**INSTRUCTIONS TO FOLLOW:** Rewrite the page on getting GBIF data with R from "Author: Paulo van" to "automated monitoring programs.", swapping in "platform" wherever "infrastructure" appears.

**DOCUMENT EXCERPT:**
Use R to obtain gbif data

Author: Paulo van Breugel
Updated on: 2016-10-08



The Global Biodiversity Information Facility (GBIF) is an international open data infrastructure that allows anyone, anywhere to access data about all types of life on Earth, shared across national boundaries via the Internet. GBIF provides a single point of access through http://www.gbif.org/ to species records shared freely by hundreds of institutions worldwide. The data accessible through GBIF relate to evidence about more than 1.6 million species, collected over three centuries of natural history exploration and including current observations from citizen scientists, researchers and automated monitoring programs.

There are various ways to import GBIF data, including directly from the website as comma delimited file (csv) and using the v.in.gbif addon for GRASS. Here, however, we'll use the rgbif package for R to obtain the data. In the link section some tutorials are listed that illustrate the use of different R packages.

R / GRASS integration

We ultimately want to store the downloaded data in a GRASS GIS database. One can use GRASS GIS and R in conjunction in two different ways. One is to use R within a GRASS GIS session. This means that we start R (or RStudio) from the GRASS GIS command line. The other option is to use GRASS GIS within a R session. This means we connect to a GRASS GIS location/mapset from within R (or RStudio). For more details, see the GRASS GIS Wiki. The first approach is arguably the easiest, and is what we will be using below. If you just want to download and use the data in R, you can simply skip the parts about GRASS GIS.

An example - Kalmia latifolia

Mountain Laurel (Kalmia latifolia) is a mid-sized shrub that can be found in acidic forests, bluffs, bogs, along sandhill streams, and in a wide range of other habitats, nearly ubiquitous in the mountains, up to at least 1600m, while more restricted in habitat in the lower Piedmont and Coastal Plain (NC wildflower website). In this example, we will download the presence points of this species in the USA. All it really takes is 5 lines of code.

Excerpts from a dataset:
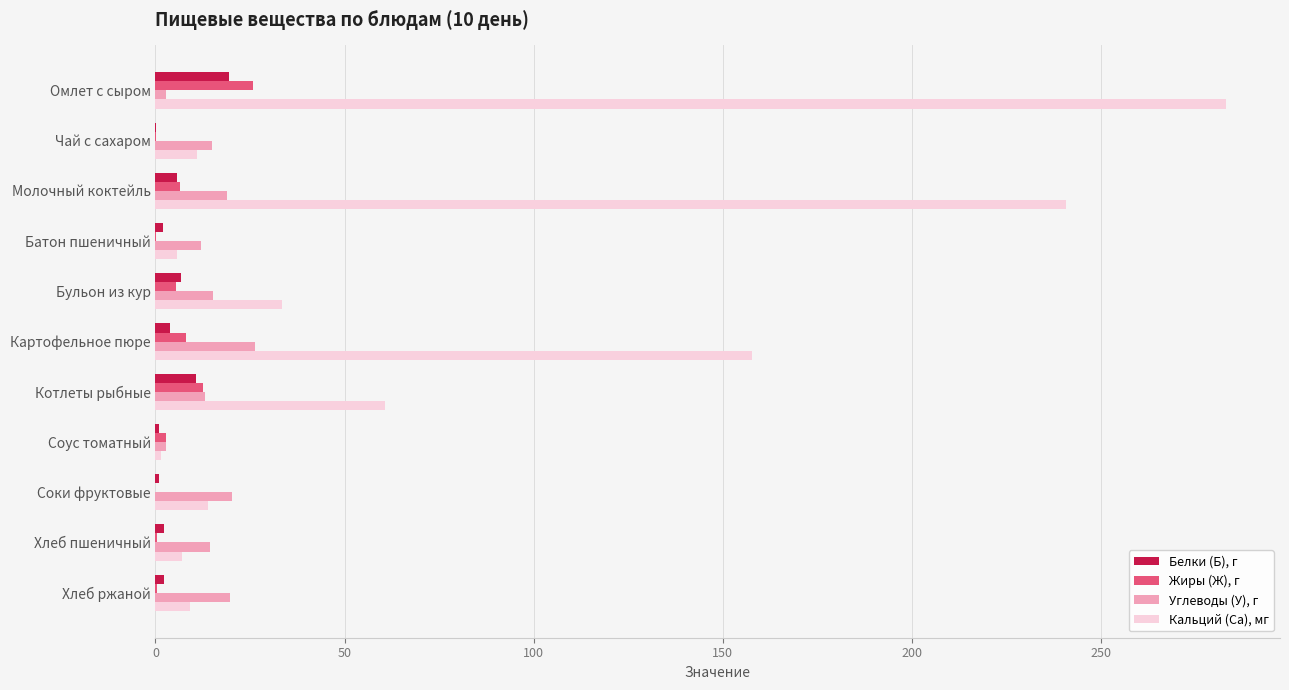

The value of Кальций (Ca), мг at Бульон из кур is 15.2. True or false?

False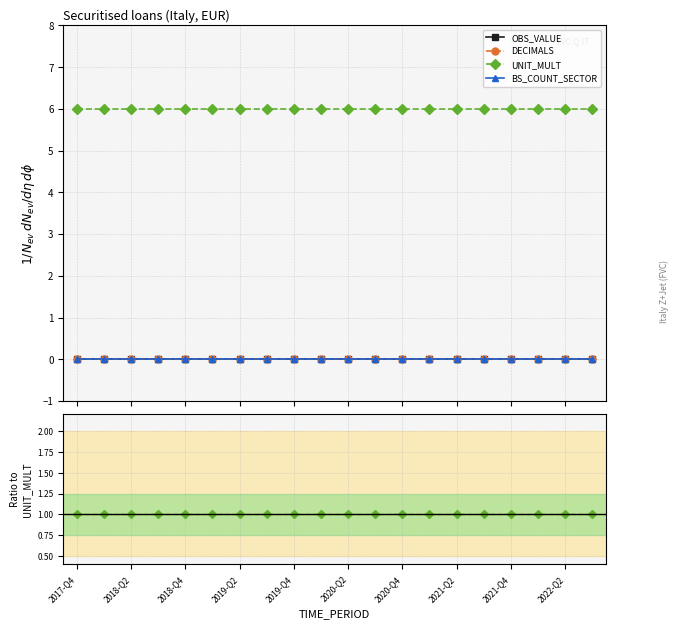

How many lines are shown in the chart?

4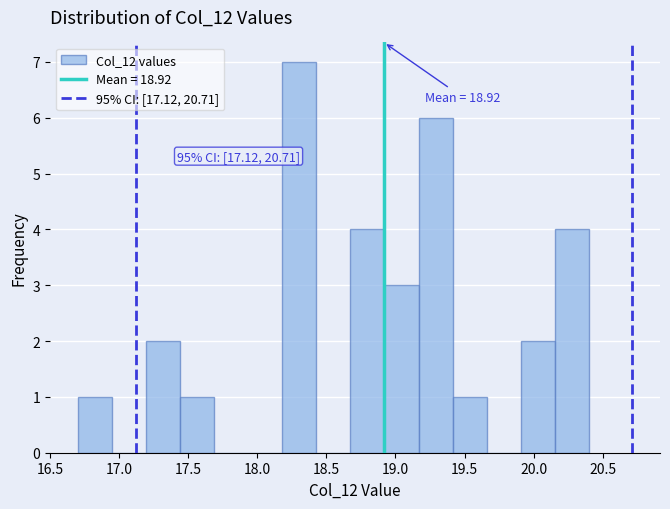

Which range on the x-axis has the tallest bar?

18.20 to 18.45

**TASK ANSWER:**
Author: Paulo van Breugel
Updated on: 2016-10-08



The Global Biodiversity Information Facility (GBIF) is an international open data platform that allows anyone, anywhere to access data about all types of life on Earth, shared across national boundaries via the Internet. GBIF provides a single point of access through http://www.gbif.org/ to species records shared freely by hundreds of institutions worldwide. The data accessible through GBIF relate to evidence about more than 1.6 million species, collected over three centuries of natural history exploration and including current observations from citizen scientists, researchers and automated monitoring programs.